-- PROBLEM REQUIREMENTS --
Your output must be the line containing "thumb tip: (195, 279)" followed by every later line in the entries below, all copied exactly.

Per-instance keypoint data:
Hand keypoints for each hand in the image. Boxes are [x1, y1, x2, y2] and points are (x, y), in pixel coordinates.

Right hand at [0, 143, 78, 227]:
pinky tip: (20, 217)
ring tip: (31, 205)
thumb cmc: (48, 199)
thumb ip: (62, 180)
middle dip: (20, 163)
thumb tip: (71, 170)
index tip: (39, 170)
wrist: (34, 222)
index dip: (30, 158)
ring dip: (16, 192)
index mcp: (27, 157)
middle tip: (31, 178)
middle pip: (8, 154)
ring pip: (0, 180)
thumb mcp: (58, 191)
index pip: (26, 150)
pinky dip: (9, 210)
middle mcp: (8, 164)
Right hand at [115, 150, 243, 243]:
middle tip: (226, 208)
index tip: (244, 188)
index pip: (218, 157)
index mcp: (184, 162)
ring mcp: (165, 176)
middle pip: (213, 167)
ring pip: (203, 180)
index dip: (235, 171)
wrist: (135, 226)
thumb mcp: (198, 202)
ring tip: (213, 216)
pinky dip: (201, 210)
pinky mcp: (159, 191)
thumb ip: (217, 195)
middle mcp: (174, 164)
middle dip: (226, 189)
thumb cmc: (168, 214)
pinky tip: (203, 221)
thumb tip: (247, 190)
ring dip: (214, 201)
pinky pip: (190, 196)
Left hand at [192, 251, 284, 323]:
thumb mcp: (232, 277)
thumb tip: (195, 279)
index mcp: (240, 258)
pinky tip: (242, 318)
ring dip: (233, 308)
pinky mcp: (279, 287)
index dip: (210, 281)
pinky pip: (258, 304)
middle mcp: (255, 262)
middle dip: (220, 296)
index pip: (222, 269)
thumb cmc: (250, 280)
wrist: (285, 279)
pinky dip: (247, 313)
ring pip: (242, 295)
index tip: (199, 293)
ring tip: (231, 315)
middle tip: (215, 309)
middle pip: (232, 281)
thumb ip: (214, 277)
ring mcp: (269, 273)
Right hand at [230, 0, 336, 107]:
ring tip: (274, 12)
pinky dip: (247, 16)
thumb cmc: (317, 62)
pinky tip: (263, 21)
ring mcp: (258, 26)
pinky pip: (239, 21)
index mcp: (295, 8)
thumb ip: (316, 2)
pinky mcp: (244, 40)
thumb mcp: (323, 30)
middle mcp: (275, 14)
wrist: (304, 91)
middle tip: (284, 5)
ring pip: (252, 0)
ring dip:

-- RESULT OF THIS EXERCISE --
thumb tip: (195, 279)
index mcp: (240, 258)
pinky tip: (242, 318)
ring dip: (233, 308)
pinky mcp: (279, 287)
index dip: (210, 281)
pinky pip: (258, 304)
middle mcp: (255, 262)
middle dip: (220, 296)
index pip: (222, 269)
thumb cmc: (250, 280)
wrist: (285, 279)
pinky dip: (247, 313)
ring pip: (242, 295)
index tip: (199, 293)
ring tip: (231, 315)
middle tip: (215, 309)
middle pip: (232, 281)
thumb ip: (214, 277)
ring mcp: (269, 273)
Right hand at [230, 0, 336, 107]:
ring tip: (274, 12)
pinky dip: (247, 16)
thumb cmc: (317, 62)
pinky tip: (263, 21)
ring mcp: (258, 26)
pinky pip: (239, 21)
index mcp: (295, 8)
thumb ip: (316, 2)
pinky mcp: (244, 40)
thumb mcp: (323, 30)
middle mcp: (275, 14)
wrist: (304, 91)
middle tip: (284, 5)
ring pip: (252, 0)
ring dip:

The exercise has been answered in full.